Imborrables, coloridas, fidelísimas con un verismo perfecto…
Si nos dejamos mirar por Dios, tal vez Él mismo cambie nuestra mirada y nuestro mirar. Presencia de Dios, que le llamamos en Ascética.
Y en los caminos de la Mística, que no es otra cosa que unión de amor con Dios, veremos qué sentido tan natural –y lo remarco porque no hay otra felicidad para el hombre- tienen los versos de San Juan de la Cruz:
Descúbreme tu presencia,
y máteme tu vista y hermosura,
mira que la dolencia de amor,
que no se cura,
sino con la presencia y la figura.
De los ojos y el mirar de Nuestra Señora, nada nos dice el Evangelio.

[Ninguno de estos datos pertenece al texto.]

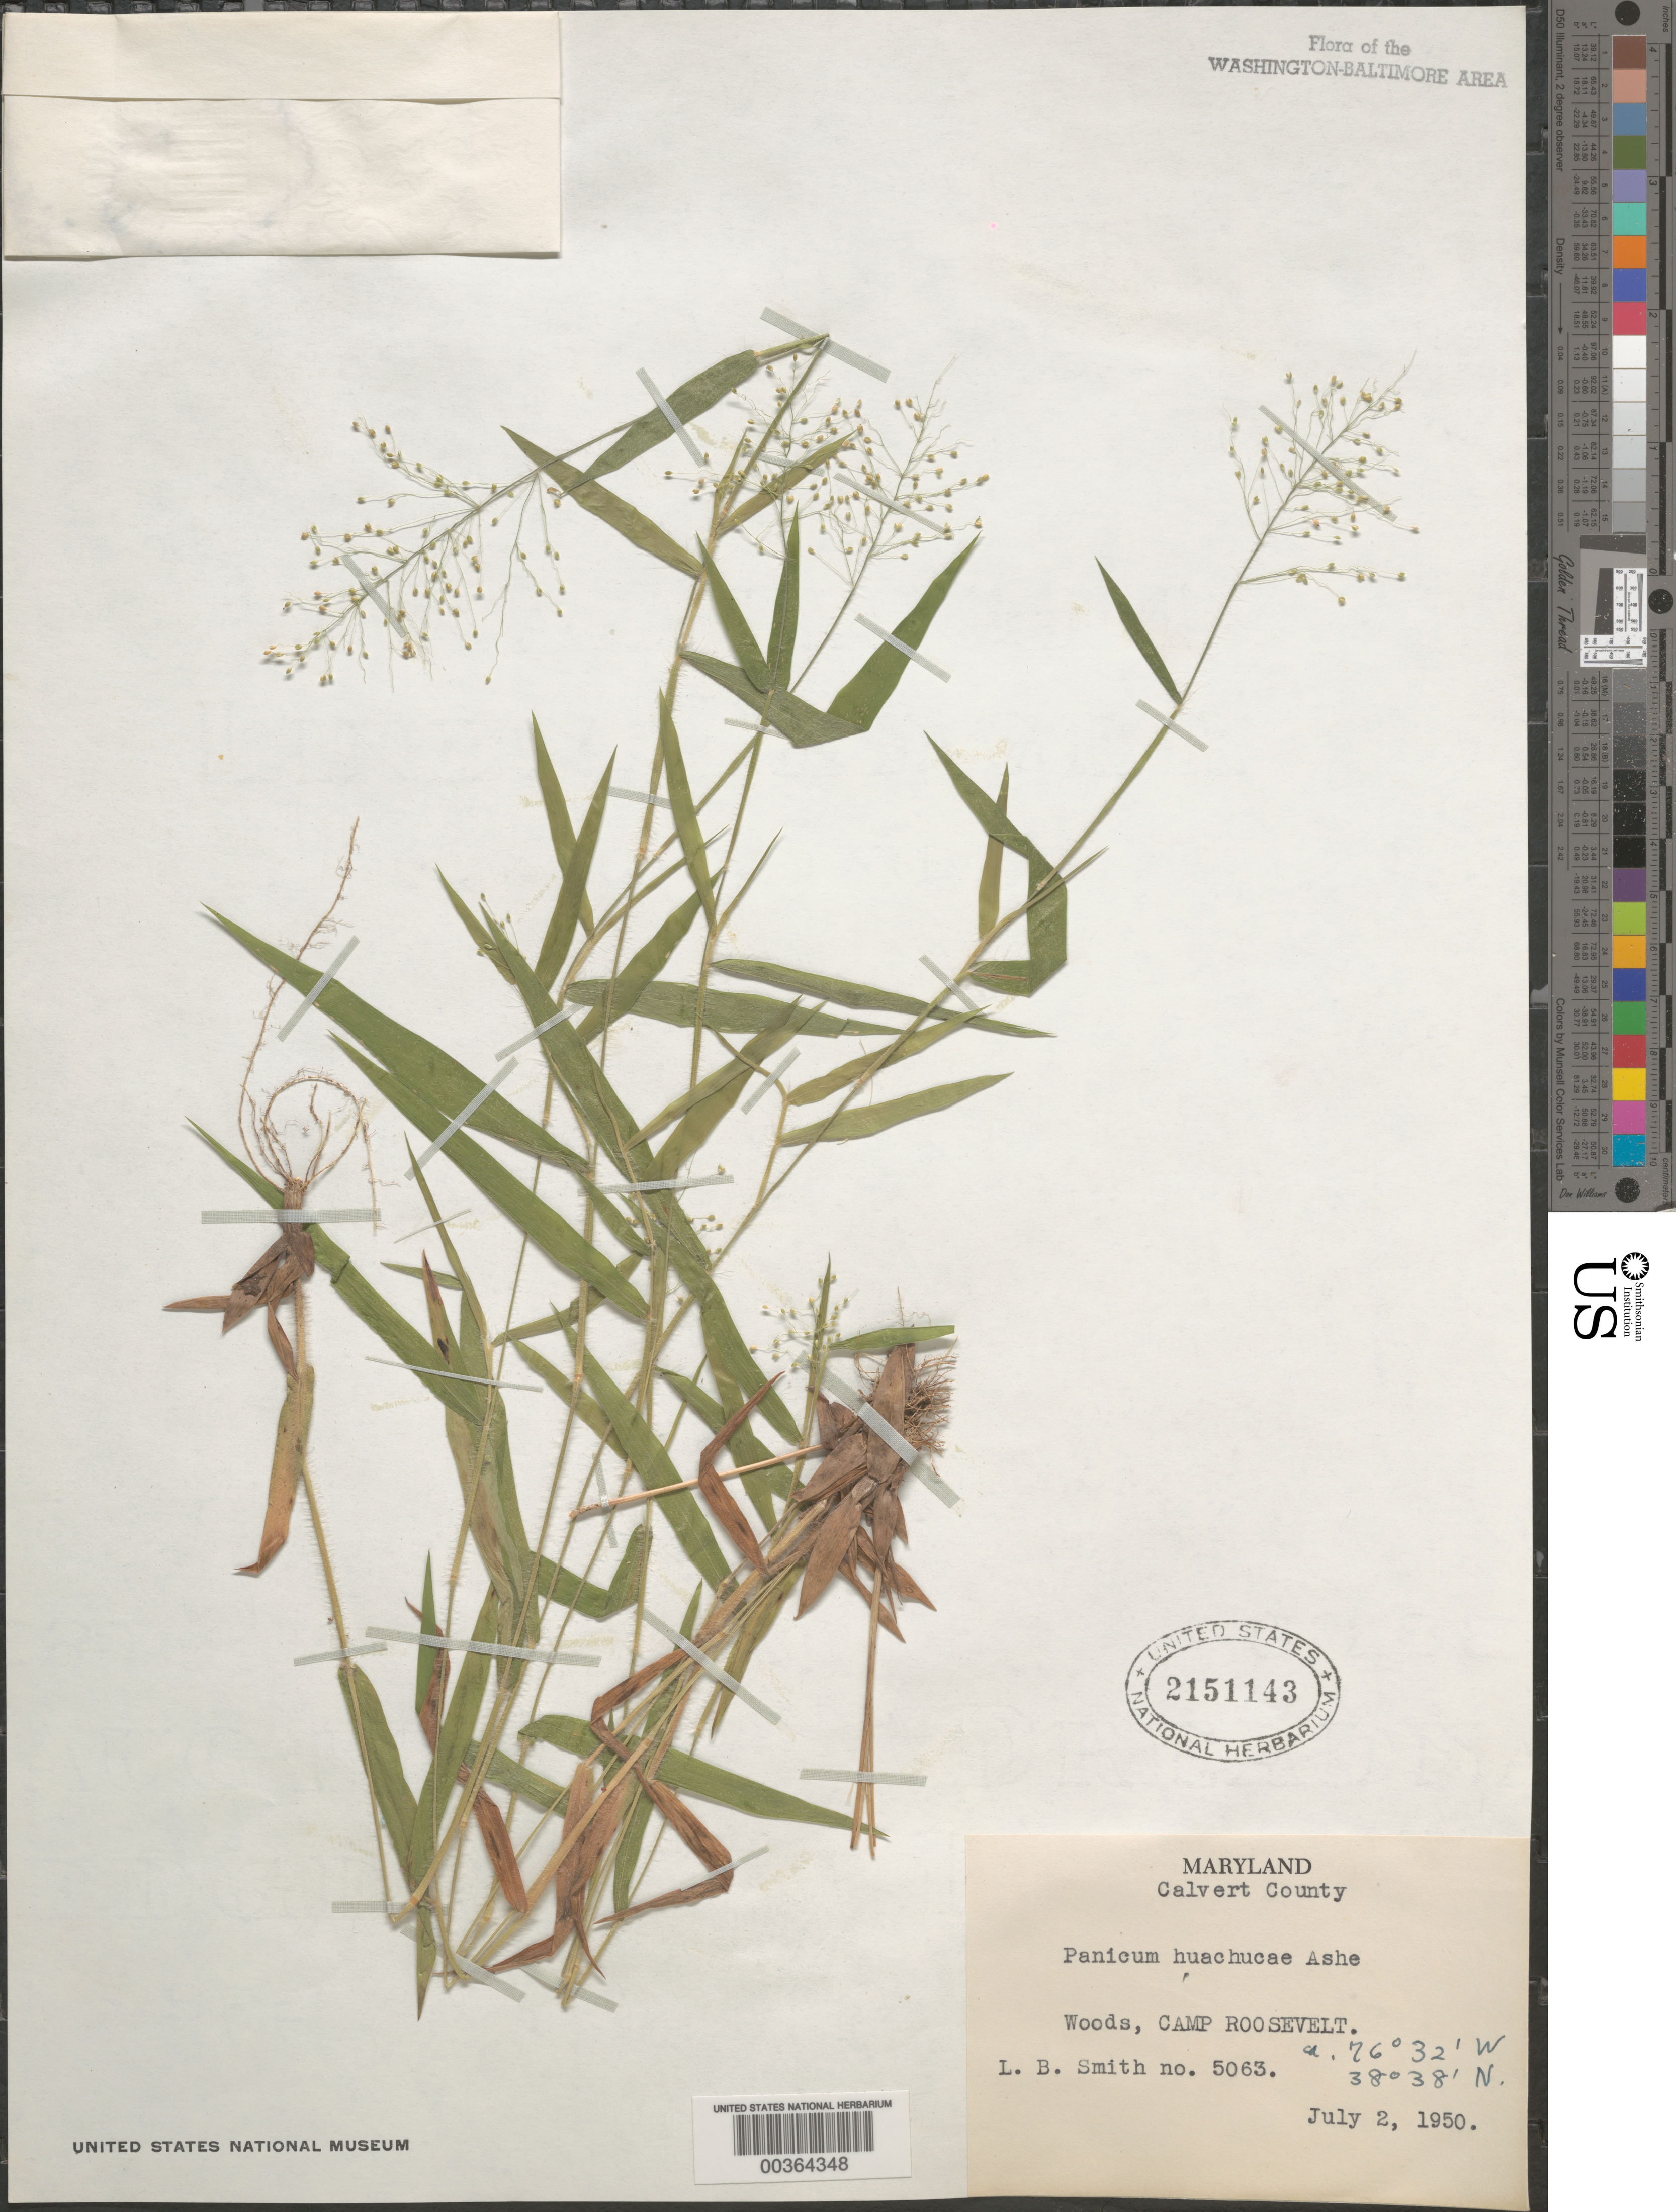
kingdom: Plantae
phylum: Tracheophyta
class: Liliopsida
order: Poales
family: Poaceae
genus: Dichanthelium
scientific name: Dichanthelium acuminatum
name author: (Sw.) Gould & C.A. Clark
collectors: L. Smith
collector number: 5063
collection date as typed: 02 Jul 1950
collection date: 1950-07-02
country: United States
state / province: Maryland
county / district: Calvert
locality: Camp Roosevelt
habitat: Woods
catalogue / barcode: US 2151143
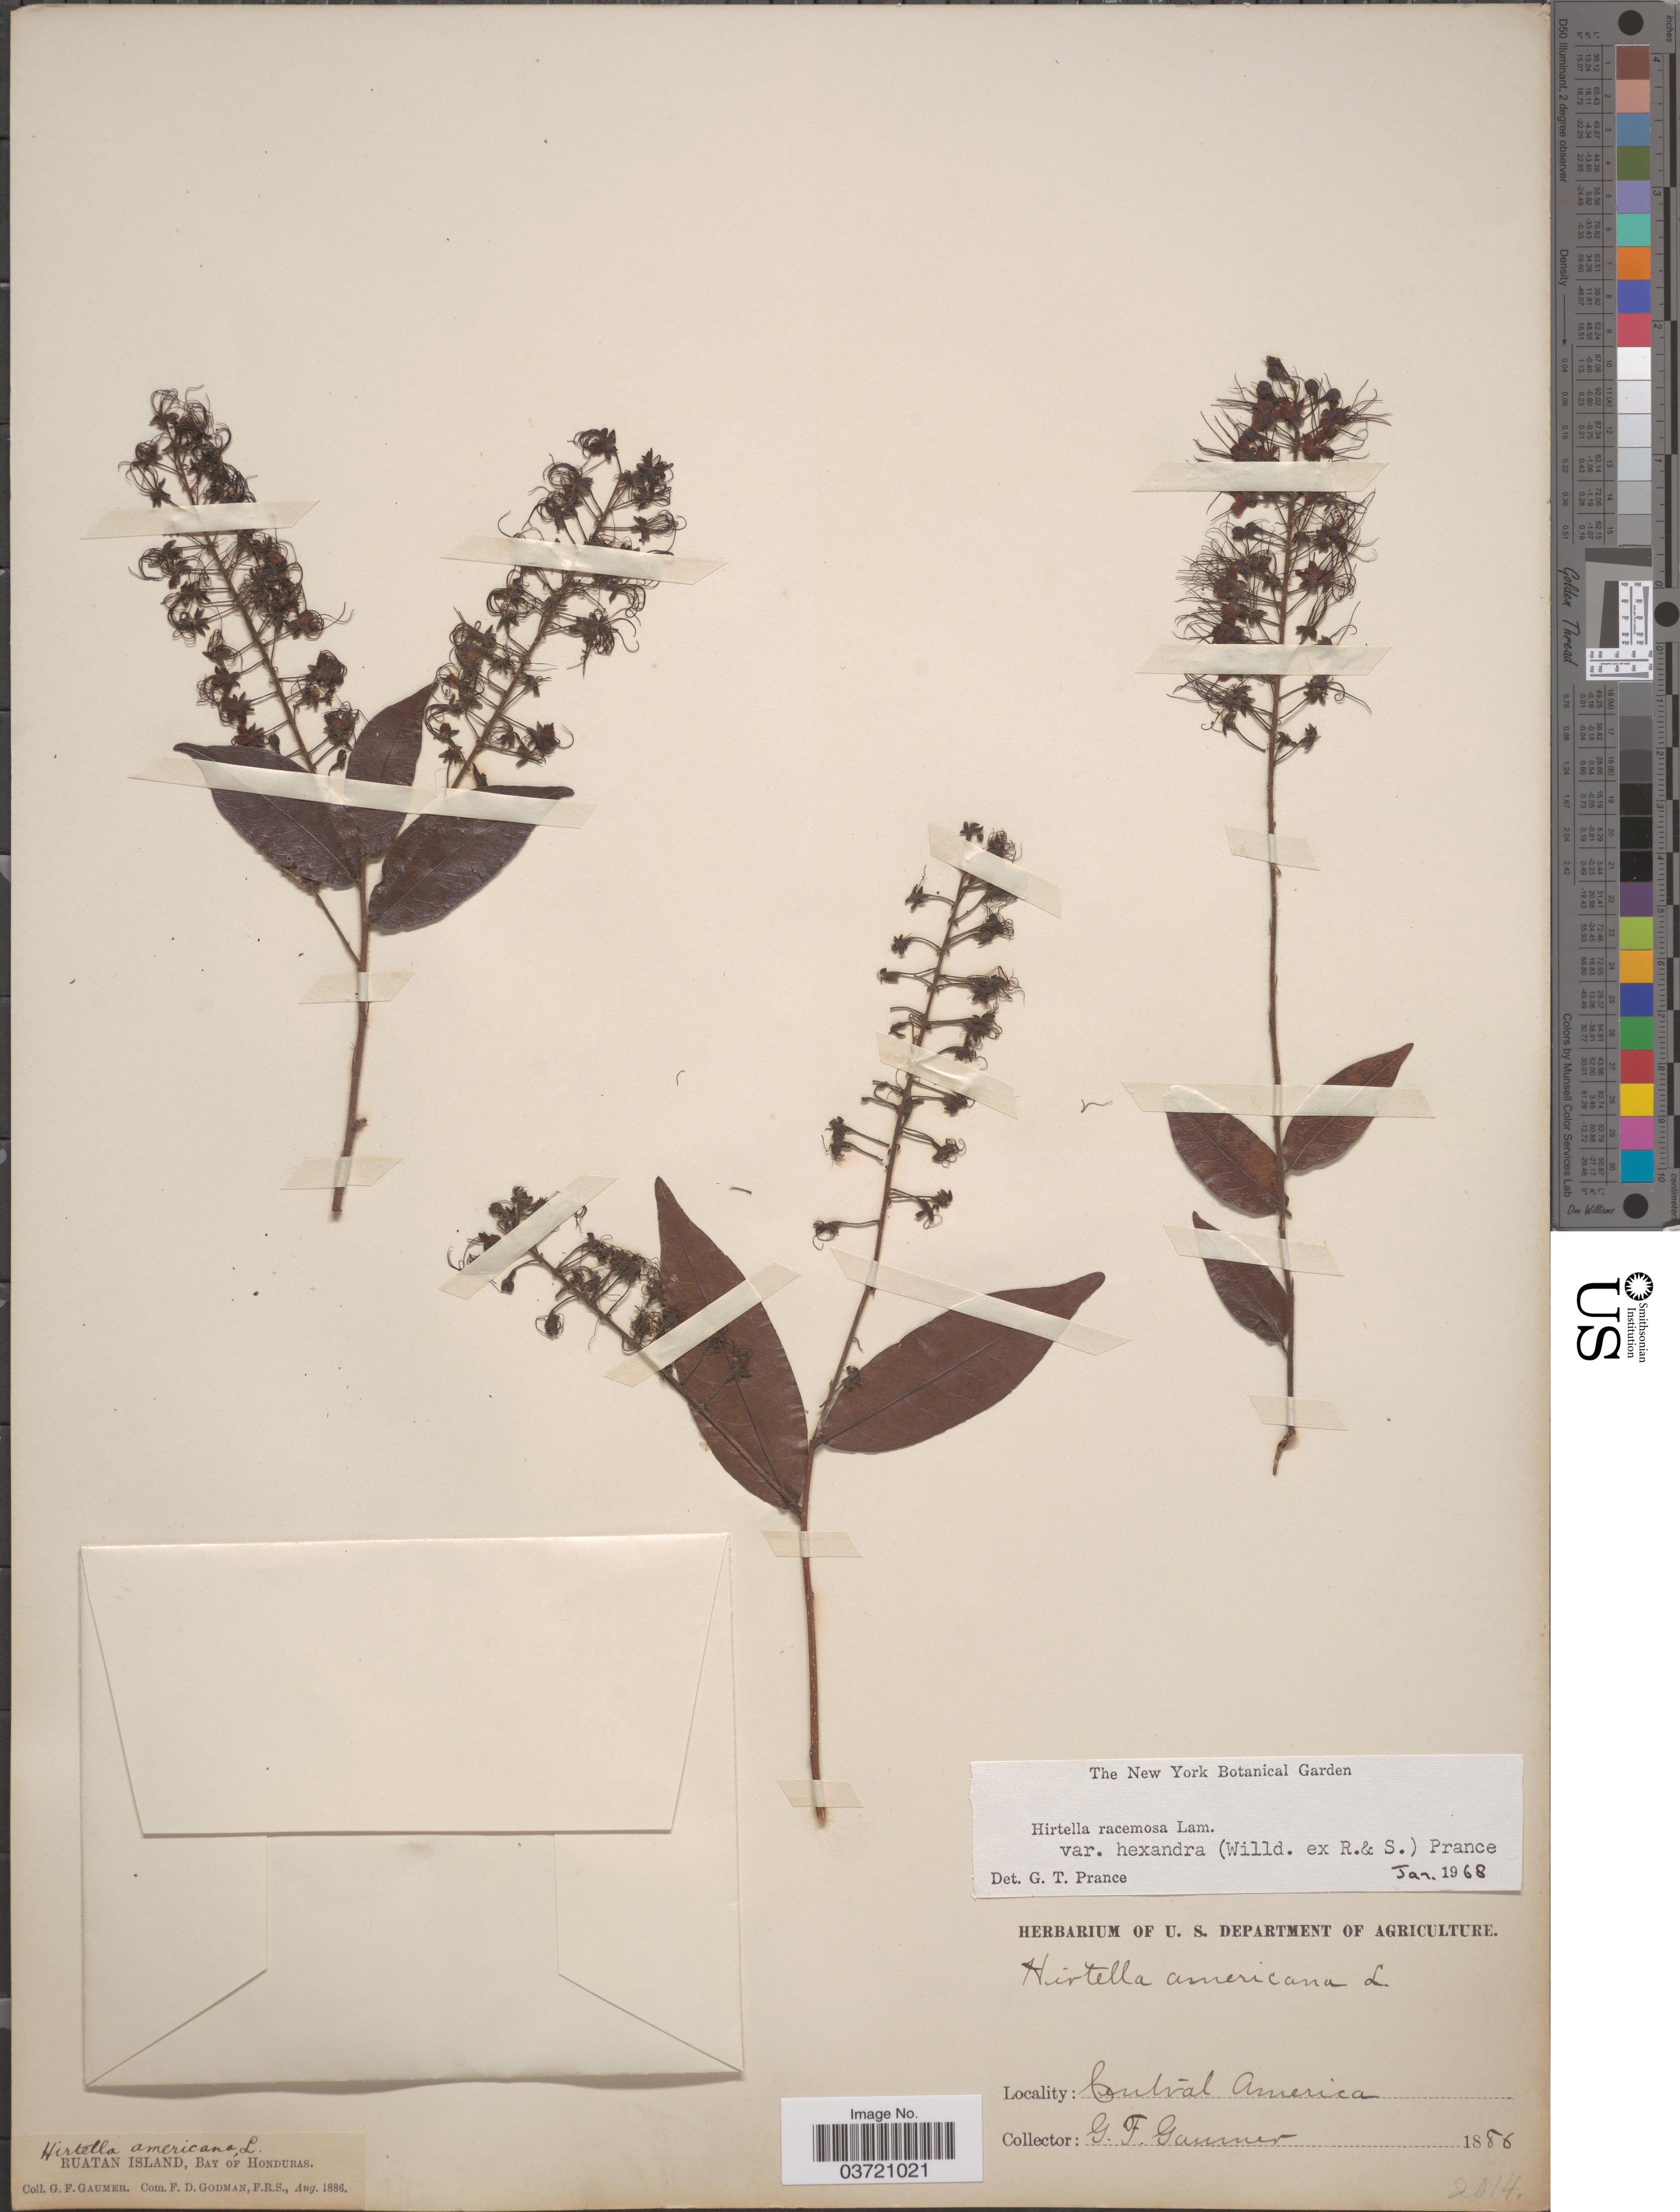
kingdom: Plantae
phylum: Tracheophyta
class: Magnoliopsida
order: Malpighiales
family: Chrysobalanaceae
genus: Hirtella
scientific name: Hirtella racemosa var. hexandra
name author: (Willd. ex Roem. & Schult.) Prance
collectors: G. F. Gaumer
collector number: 2014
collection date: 1886-08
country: Honduras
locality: Ruatan Island, Bay of Honduras.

Por lo que hemos considerado acerca de Su Divino Hijo, y por lo que nos enseña la cristología, inferimos que los ojos de Jesús y su mirar han sido lo más parecidos, lo más calcado, a los ojos de Su Madre.
Jesús tiene los ojos de Su Madre.
Este habrá sido uno de los primeros cumplidos que recibió el Niño que María mostraba con alegría de Madre y temblor de sacerdotisa a sus parientes y vecinos.
Mucho antes que el zafado piropo de aquella mujer de la multitud (que a algunos puritanos les gustaría que el Evangelio mejor lo omitiese) “Feliz el seno que te llevó y los pechos que te amamantaron”.
¿Cómo pudo, cómo puede mirar la Virgen?
Como se lo enseño a Jesús. Como Él la vio mirar.
Con aquellos dulces ojos de Misericordia, como rezamos en la Salve.
Porque al mundo, si no se lo mira con ojos de misericordia, se le condena.
Y Jesucristo no vino al mundo para condenar sino para que el mundo se salve por Él.